DIRECTIONS FOR THIS TASK =>
In the rdflib issue on slicing graphs below, which parts of a triple does the author propose using a slice's start, stop, and step for?

SUPPLIED PASSAGE =>
Letractively / rdflib

Automatically exported from code.google.com/p/rdflib
Other
0 stars 0 forks source link

slice implementation for graphs #202

Open GoogleCodeExporter opened 8 years ago

GoogleCodeExporter commented 8 years ago
Python supports quite powerful "slice" mechanisms for collection-like things. 
Inspired by the use in scipy, I've tried to come up with a way to slice graphs. 

The branch "slice" (http://code.google.com/p/rdflib/source/browse/?name=slice)
includes an implementation and a test. 

The discussion below is also in the test file.

Slicing in python supports:
Slicing a range, i.e element 2-5, with a step 
slicing in more than one dimension with comma

normal lists only let you do ranges or single items

scipy lets you slice multidimensional arrays like this: 
{{{
array[(2,5),10:20]
}}}  
returns the 10-20th column of the 2nd and 5th row 
in python slice syntax
You can combine tuples and ranges, but not vice versa, i.e. 
i.e 
{{{
a[(0,1):2]
}}}
 is ok, although what is means is not defined for scipy 

{{{
a[(0:1),2]
}}} 
is NOT ok. 

In theory, a graph could be seen as a 3-dimensional array of booleans,
i.e. one dimension for subject, predicate, object, and bools whether 
this triple is contained in the graph. 

So we could use slice dimensions for each triple element, however, this
leaves us with range-slices unused, since there is no concept or order
for rdflib nodes (or there is lexical order, but it's not very useful)

Better is perhaps to pervert the slice object, 
and use start, stop, step as subject, predicate, object

This leaves us with several dimensions, i.e. several objects
And also with tuples used for start, stop, step...

LISTED ENTRIES =>
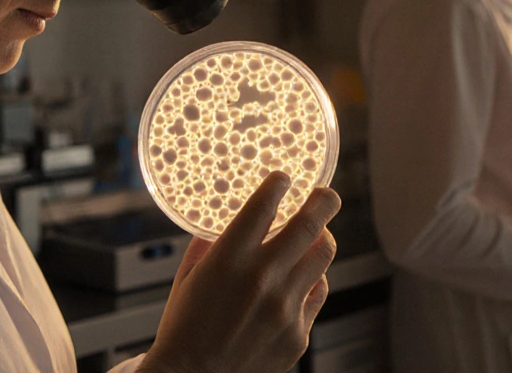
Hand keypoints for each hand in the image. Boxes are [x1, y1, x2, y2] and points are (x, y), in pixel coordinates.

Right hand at [137, 172, 341, 372]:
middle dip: (324, 201)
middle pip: (310, 224)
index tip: (284, 179)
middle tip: (327, 194)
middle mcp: (262, 278)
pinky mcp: (298, 333)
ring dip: (321, 238)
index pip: (265, 205)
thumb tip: (231, 219)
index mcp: (229, 259)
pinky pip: (318, 292)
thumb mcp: (188, 276)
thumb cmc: (185, 326)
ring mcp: (285, 307)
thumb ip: (210, 243)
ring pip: (323, 255)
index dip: (279, 184)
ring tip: (316, 234)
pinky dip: (312, 279)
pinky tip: (303, 277)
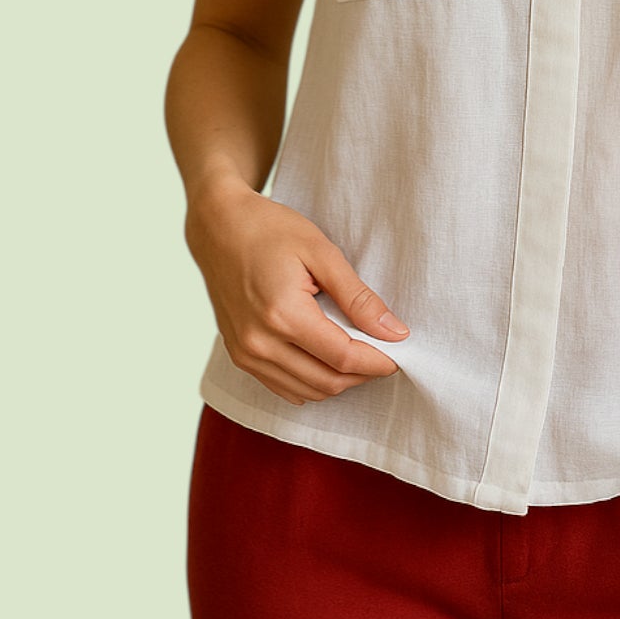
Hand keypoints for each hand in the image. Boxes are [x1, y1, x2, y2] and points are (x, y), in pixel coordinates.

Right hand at [184, 176, 410, 406]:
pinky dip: (311, 382)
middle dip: (363, 374)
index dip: (378, 361)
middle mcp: (259, 343)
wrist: (218, 226)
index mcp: (282, 315)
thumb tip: (394, 331)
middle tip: (384, 352)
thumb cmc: (270, 230)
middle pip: (326, 382)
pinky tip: (327, 359)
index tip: (401, 352)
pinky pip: (283, 387)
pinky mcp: (238, 355)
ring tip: (360, 354)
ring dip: (339, 381)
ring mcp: (245, 354)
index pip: (342, 358)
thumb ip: (358, 297)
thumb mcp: (322, 252)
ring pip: (306, 392)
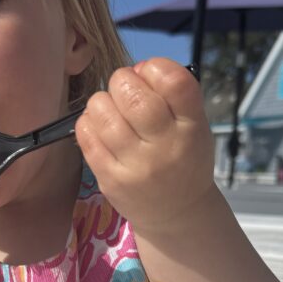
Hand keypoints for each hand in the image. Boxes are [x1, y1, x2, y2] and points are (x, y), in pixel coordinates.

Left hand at [75, 57, 213, 235]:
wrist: (176, 214)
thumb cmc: (183, 160)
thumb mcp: (195, 127)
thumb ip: (172, 96)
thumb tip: (135, 69)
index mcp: (192, 127)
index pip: (174, 82)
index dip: (154, 67)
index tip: (148, 74)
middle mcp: (165, 147)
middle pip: (133, 97)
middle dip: (122, 80)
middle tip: (123, 88)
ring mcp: (136, 166)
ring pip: (103, 113)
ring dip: (101, 101)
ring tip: (110, 109)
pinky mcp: (110, 179)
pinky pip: (87, 136)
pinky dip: (88, 122)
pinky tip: (98, 125)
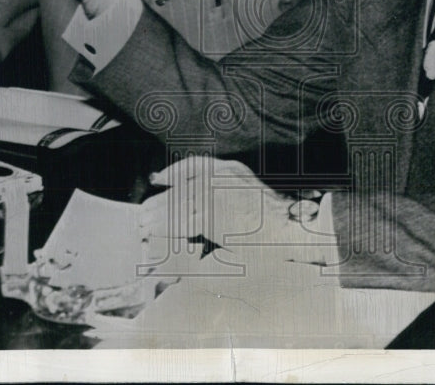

OUTPUT FOR THIS TASK =>
Subject, predicate, and object.